Clinical Research Monitor II
Fred Hutch · Seattle, WA · 4 wk ago
Healthcare$98k–$147k/yrFull-time
Responsibilities
- Independently conduct routine and for-cause monitoring of oncology clinical trials.
- Manage several priorities within multiple complex trials.
- Document monitoring observations, prepare written reports, and oversee issues through resolution.
- Apply seasoned judgment to identify compliance risks and trends; escalate concerns as appropriate.
- Work collaboratively with Principal Investigators and study teams to resolve findings and improve study conduct, including supporting the development of corrective and preventive actions (CAPAs).
- Contribute to the development, refinement, and maintenance of standard operating procedures (SOPs), tools, and templates.

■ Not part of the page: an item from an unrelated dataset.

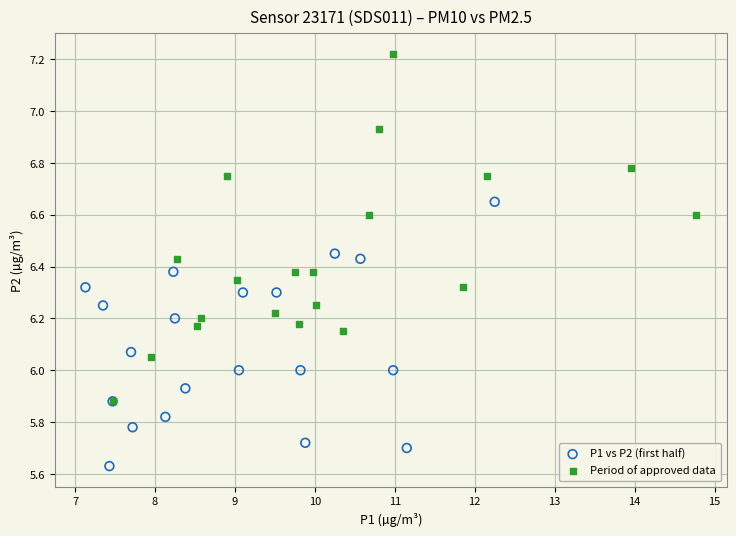

Which series reaches the maximum Y coordinate?

Period of approved data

- Participate in institutional research quality initiatives and process improvement efforts.
- Support onboarding, mentoring, and co-monitoring by modeling best practices and reinforcing quality expectations.
Qualifications
- Minimum of 7+ years of experience in clinical research monitoring (oncology experience preferred).
- In-depth knowledge of FDA regulations, GCP guidelines, and other relevant regulatory requirements governing clinical trials.
- Experience with electronic data capture (EDC) systems and electronic regulatory platforms.
- Effectively partners with cross-functional teams and external stakeholders to support study goals.
- Excellent organizational, analytical, and problem-solving abilities.
- Clinical research-related certification.
- Experience working in an NCI-designated cancer center or academic consortium environment.